Extracted entries START

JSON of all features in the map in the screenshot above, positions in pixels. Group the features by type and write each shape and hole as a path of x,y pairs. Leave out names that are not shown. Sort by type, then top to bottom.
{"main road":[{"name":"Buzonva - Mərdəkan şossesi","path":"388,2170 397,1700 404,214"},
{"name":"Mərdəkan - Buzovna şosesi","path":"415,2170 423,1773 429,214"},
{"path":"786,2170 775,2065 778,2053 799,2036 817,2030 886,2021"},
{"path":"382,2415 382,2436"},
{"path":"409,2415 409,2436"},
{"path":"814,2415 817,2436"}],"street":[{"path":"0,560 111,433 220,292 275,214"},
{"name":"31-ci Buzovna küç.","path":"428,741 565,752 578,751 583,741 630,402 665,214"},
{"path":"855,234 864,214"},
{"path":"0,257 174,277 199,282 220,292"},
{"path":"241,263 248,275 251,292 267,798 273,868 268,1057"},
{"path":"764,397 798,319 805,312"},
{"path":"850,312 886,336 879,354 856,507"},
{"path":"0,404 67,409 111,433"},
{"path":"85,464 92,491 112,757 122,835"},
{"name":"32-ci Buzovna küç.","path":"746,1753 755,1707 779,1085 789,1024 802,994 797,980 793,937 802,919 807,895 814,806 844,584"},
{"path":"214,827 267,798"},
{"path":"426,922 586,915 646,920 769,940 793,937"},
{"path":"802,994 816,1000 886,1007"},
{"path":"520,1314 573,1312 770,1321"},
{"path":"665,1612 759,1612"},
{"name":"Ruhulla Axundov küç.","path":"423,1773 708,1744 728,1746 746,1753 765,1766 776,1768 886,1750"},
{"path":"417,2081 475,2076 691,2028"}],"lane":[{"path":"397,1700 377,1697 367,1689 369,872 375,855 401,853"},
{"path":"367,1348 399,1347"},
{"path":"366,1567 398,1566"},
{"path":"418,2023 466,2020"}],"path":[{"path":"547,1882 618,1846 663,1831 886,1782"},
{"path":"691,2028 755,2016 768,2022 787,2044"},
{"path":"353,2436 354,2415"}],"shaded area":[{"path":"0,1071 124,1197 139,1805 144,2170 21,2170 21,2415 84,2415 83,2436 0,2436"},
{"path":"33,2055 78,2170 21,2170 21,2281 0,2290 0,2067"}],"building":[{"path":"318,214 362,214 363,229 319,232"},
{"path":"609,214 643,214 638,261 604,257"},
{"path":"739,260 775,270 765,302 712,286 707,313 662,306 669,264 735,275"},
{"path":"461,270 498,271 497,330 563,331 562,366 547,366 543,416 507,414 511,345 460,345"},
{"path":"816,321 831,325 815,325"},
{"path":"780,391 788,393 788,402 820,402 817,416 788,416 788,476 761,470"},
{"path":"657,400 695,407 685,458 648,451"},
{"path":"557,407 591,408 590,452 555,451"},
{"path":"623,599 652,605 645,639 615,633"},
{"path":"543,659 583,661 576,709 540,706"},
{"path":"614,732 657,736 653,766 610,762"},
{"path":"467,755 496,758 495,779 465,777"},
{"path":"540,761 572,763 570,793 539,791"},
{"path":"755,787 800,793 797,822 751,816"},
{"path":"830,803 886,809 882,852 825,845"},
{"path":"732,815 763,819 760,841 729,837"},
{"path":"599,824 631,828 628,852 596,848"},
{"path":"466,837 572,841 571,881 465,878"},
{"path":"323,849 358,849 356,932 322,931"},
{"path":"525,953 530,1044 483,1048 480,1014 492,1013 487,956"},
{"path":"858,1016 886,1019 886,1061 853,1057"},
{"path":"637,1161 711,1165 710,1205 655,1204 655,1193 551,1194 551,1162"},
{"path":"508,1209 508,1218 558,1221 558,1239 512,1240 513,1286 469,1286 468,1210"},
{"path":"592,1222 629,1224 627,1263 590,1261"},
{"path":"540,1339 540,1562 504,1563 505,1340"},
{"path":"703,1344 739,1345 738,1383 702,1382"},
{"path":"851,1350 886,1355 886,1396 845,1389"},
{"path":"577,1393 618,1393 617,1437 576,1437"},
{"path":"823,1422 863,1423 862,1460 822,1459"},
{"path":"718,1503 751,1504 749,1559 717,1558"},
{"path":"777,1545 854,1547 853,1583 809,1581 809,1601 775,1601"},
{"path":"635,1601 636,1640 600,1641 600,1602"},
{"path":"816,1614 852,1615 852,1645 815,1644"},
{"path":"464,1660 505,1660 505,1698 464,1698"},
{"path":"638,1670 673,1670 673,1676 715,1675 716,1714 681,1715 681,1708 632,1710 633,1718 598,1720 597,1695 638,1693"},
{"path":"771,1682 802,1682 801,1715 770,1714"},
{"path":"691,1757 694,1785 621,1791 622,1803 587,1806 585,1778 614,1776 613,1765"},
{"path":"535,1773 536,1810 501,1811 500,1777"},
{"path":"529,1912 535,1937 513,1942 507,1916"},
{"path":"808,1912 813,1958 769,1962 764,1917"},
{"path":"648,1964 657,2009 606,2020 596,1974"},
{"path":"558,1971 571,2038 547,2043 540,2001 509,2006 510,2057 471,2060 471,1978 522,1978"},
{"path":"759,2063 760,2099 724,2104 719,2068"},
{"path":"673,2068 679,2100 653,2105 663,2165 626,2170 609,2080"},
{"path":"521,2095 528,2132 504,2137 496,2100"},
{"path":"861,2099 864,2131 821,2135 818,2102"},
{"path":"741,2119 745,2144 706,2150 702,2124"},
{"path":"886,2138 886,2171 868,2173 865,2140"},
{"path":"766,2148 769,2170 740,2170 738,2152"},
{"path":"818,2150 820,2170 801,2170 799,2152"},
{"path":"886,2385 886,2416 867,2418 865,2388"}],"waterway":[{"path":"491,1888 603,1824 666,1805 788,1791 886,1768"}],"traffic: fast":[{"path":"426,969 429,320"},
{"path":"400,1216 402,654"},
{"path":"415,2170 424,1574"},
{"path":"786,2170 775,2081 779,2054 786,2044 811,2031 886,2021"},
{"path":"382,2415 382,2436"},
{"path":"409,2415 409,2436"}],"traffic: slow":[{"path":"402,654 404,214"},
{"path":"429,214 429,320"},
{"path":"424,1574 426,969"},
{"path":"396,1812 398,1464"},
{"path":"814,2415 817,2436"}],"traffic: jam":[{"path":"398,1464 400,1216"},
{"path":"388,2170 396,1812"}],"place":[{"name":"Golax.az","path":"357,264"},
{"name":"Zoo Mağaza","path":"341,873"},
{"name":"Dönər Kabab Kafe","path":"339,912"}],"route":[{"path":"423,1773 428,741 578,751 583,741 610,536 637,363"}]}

Extracted entries END

Exercise
The response has to match the records above word for word.

Your response
JSON of all features in the map in the screenshot above, positions in pixels. Group the features by type and write each shape and hole as a path of x,y pairs. Leave out names that are not shown. Sort by type, then top to bottom.
{"main road":[{"name":"Buzonva - Mərdəkan şossesi","path":"388,2170 397,1700 404,214"},
{"name":"Mərdəkan - Buzovna şosesi","path":"415,2170 423,1773 429,214"},
{"path":"786,2170 775,2065 778,2053 799,2036 817,2030 886,2021"},
{"path":"382,2415 382,2436"},
{"path":"409,2415 409,2436"},
{"path":"814,2415 817,2436"}],"street":[{"path":"0,560 111,433 220,292 275,214"},
{"name":"31-ci Buzovna küç.","path":"428,741 565,752 578,751 583,741 630,402 665,214"},
{"path":"855,234 864,214"},
{"path":"0,257 174,277 199,282 220,292"},
{"path":"241,263 248,275 251,292 267,798 273,868 268,1057"},
{"path":"764,397 798,319 805,312"},
{"path":"850,312 886,336 879,354 856,507"},
{"path":"0,404 67,409 111,433"},
{"path":"85,464 92,491 112,757 122,835"},
{"name":"32-ci Buzovna küç.","path":"746,1753 755,1707 779,1085 789,1024 802,994 797,980 793,937 802,919 807,895 814,806 844,584"},
{"path":"214,827 267,798"},
{"path":"426,922 586,915 646,920 769,940 793,937"},
{"path":"802,994 816,1000 886,1007"},
{"path":"520,1314 573,1312 770,1321"},
{"path":"665,1612 759,1612"},
{"name":"Ruhulla Axundov küç.","path":"423,1773 708,1744 728,1746 746,1753 765,1766 776,1768 886,1750"},
{"path":"417,2081 475,2076 691,2028"}],"lane":[{"path":"397,1700 377,1697 367,1689 369,872 375,855 401,853"},
{"path":"367,1348 399,1347"},
{"path":"366,1567 398,1566"},
{"path":"418,2023 466,2020"}],"path":[{"path":"547,1882 618,1846 663,1831 886,1782"},
{"path":"691,2028 755,2016 768,2022 787,2044"},
{"path":"353,2436 354,2415"}],"shaded area":[{"path":"0,1071 124,1197 139,1805 144,2170 21,2170 21,2415 84,2415 83,2436 0,2436"},
{"path":"33,2055 78,2170 21,2170 21,2281 0,2290 0,2067"}],"building":[{"path":"318,214 362,214 363,229 319,232"},
{"path":"609,214 643,214 638,261 604,257"},
{"path":"739,260 775,270 765,302 712,286 707,313 662,306 669,264 735,275"},
{"path":"461,270 498,271 497,330 563,331 562,366 547,366 543,416 507,414 511,345 460,345"},
{"path":"816,321 831,325 815,325"},
{"path":"780,391 788,393 788,402 820,402 817,416 788,416 788,476 761,470"},
{"path":"657,400 695,407 685,458 648,451"},
{"path":"557,407 591,408 590,452 555,451"},
{"path":"623,599 652,605 645,639 615,633"},
{"path":"543,659 583,661 576,709 540,706"},
{"path":"614,732 657,736 653,766 610,762"},
{"path":"467,755 496,758 495,779 465,777"},
{"path":"540,761 572,763 570,793 539,791"},
{"path":"755,787 800,793 797,822 751,816"},
{"path":"830,803 886,809 882,852 825,845"},
{"path":"732,815 763,819 760,841 729,837"},
{"path":"599,824 631,828 628,852 596,848"},
{"path":"466,837 572,841 571,881 465,878"},
{"path":"323,849 358,849 356,932 322,931"},
{"path":"525,953 530,1044 483,1048 480,1014 492,1013 487,956"},
{"path":"858,1016 886,1019 886,1061 853,1057"},
{"path":"637,1161 711,1165 710,1205 655,1204 655,1193 551,1194 551,1162"},
{"path":"508,1209 508,1218 558,1221 558,1239 512,1240 513,1286 469,1286 468,1210"},
{"path":"592,1222 629,1224 627,1263 590,1261"},
{"path":"540,1339 540,1562 504,1563 505,1340"},
{"path":"703,1344 739,1345 738,1383 702,1382"},
{"path":"851,1350 886,1355 886,1396 845,1389"},
{"path":"577,1393 618,1393 617,1437 576,1437"},
{"path":"823,1422 863,1423 862,1460 822,1459"},
{"path":"718,1503 751,1504 749,1559 717,1558"},
{"path":"777,1545 854,1547 853,1583 809,1581 809,1601 775,1601"},
{"path":"635,1601 636,1640 600,1641 600,1602"},
{"path":"816,1614 852,1615 852,1645 815,1644"},
{"path":"464,1660 505,1660 505,1698 464,1698"},
{"path":"638,1670 673,1670 673,1676 715,1675 716,1714 681,1715 681,1708 632,1710 633,1718 598,1720 597,1695 638,1693"},
{"path":"771,1682 802,1682 801,1715 770,1714"},
{"path":"691,1757 694,1785 621,1791 622,1803 587,1806 585,1778 614,1776 613,1765"},
{"path":"535,1773 536,1810 501,1811 500,1777"},
{"path":"529,1912 535,1937 513,1942 507,1916"},
{"path":"808,1912 813,1958 769,1962 764,1917"},
{"path":"648,1964 657,2009 606,2020 596,1974"},
{"path":"558,1971 571,2038 547,2043 540,2001 509,2006 510,2057 471,2060 471,1978 522,1978"},
{"path":"759,2063 760,2099 724,2104 719,2068"},
{"path":"673,2068 679,2100 653,2105 663,2165 626,2170 609,2080"},
{"path":"521,2095 528,2132 504,2137 496,2100"},
{"path":"861,2099 864,2131 821,2135 818,2102"},
{"path":"741,2119 745,2144 706,2150 702,2124"},
{"path":"886,2138 886,2171 868,2173 865,2140"},
{"path":"766,2148 769,2170 740,2170 738,2152"},
{"path":"818,2150 820,2170 801,2170 799,2152"},
{"path":"886,2385 886,2416 867,2418 865,2388"}],"waterway":[{"path":"491,1888 603,1824 666,1805 788,1791 886,1768"}],"traffic: fast":[{"path":"426,969 429,320"},
{"path":"400,1216 402,654"},
{"path":"415,2170 424,1574"},
{"path":"786,2170 775,2081 779,2054 786,2044 811,2031 886,2021"},
{"path":"382,2415 382,2436"},
{"path":"409,2415 409,2436"}],"traffic: slow":[{"path":"402,654 404,214"},
{"path":"429,214 429,320"},
{"path":"424,1574 426,969"},
{"path":"396,1812 398,1464"},
{"path":"814,2415 817,2436"}],"traffic: jam":[{"path":"398,1464 400,1216"},
{"path":"388,2170 396,1812"}],"place":[{"name":"Golax.az","path":"357,264"},
{"name":"Zoo Mağaza","path":"341,873"},
{"name":"Dönər Kabab Kafe","path":"339,912"}],"route":[{"path":"423,1773 428,741 578,751 583,741 610,536 637,363"}]}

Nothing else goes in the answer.